_Problem_. Repeat exactly, and only, the lines of the entries below from the one with "left ankle: (353, 278)" through the one with "left hip: (259, 169)", both ends included.

Source records: Begin

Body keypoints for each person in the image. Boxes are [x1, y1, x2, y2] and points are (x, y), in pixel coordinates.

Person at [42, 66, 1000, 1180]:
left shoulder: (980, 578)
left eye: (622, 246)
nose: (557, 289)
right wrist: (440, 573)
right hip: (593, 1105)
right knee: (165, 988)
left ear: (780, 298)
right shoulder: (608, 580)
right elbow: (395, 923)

Source records: End
Source records: Begin

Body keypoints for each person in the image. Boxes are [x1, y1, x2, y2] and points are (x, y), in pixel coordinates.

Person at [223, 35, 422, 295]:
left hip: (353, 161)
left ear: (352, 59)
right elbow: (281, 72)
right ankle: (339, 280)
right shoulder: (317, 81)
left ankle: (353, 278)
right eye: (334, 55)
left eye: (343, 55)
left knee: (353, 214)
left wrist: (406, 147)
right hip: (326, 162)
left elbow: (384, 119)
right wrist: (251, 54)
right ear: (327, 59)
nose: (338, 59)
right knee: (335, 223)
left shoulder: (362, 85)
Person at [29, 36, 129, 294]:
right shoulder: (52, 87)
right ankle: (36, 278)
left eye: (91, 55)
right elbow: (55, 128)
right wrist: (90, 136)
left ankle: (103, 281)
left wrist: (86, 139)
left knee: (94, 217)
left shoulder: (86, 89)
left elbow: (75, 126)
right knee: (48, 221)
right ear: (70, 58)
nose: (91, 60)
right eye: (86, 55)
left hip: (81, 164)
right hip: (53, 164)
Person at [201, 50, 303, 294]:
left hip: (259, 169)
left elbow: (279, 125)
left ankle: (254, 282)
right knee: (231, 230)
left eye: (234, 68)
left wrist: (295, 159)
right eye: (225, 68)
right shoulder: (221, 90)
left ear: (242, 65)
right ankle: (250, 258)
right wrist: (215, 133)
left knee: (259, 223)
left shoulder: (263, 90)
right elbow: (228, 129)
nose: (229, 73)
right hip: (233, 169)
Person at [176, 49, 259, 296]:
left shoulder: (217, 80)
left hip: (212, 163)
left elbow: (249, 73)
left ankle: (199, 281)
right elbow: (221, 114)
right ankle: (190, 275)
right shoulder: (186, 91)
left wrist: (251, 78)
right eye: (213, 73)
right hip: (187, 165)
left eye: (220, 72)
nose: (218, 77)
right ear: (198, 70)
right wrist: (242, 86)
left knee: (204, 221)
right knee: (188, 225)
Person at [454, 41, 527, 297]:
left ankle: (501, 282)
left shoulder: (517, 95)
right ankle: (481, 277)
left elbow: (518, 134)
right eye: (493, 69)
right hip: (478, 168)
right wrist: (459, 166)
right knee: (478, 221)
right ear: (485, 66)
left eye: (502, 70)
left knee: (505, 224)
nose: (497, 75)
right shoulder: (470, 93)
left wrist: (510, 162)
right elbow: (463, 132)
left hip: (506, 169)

Source records: End
Source records: Begin

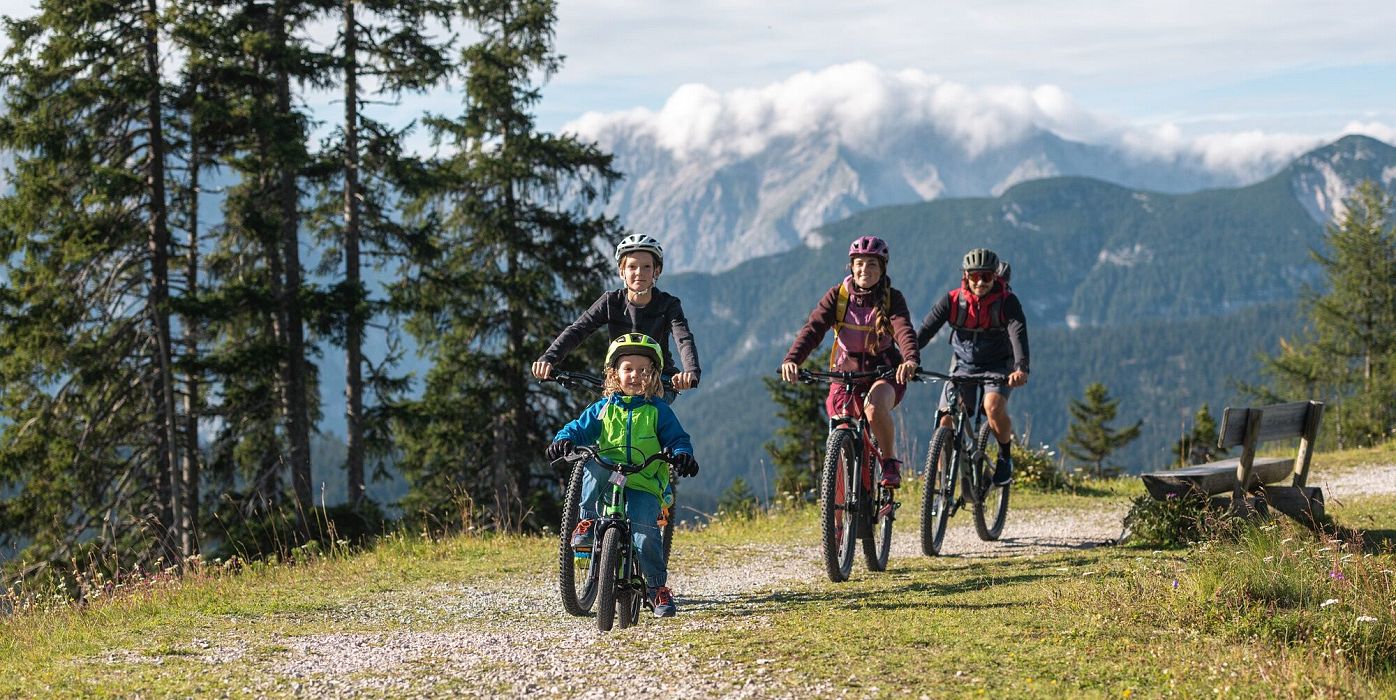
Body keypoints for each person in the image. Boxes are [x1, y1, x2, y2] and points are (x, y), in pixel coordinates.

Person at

Source records: End

_Written answer_.
left ankle: (353, 278)
right eye: (334, 55)
left eye: (343, 55)
left knee: (353, 214)
left wrist: (406, 147)
right hip: (326, 162)
left elbow: (384, 119)
right wrist: (251, 54)
right ear: (327, 59)
nose: (338, 59)
right knee: (335, 223)
left shoulder: (362, 85)
Person at [29, 36, 129, 294]:
right shoulder: (52, 87)
right ankle: (36, 278)
left eye: (91, 55)
right elbow: (55, 128)
right wrist: (90, 136)
left ankle: (103, 281)
left wrist: (86, 139)
left knee: (94, 217)
left shoulder: (86, 89)
left elbow: (75, 126)
right knee: (48, 221)
right ear: (70, 58)
nose: (91, 60)
right eye: (86, 55)
left hip: (81, 164)
right hip: (53, 164)
Person at [201, 50, 303, 294]:
left hip: (259, 169)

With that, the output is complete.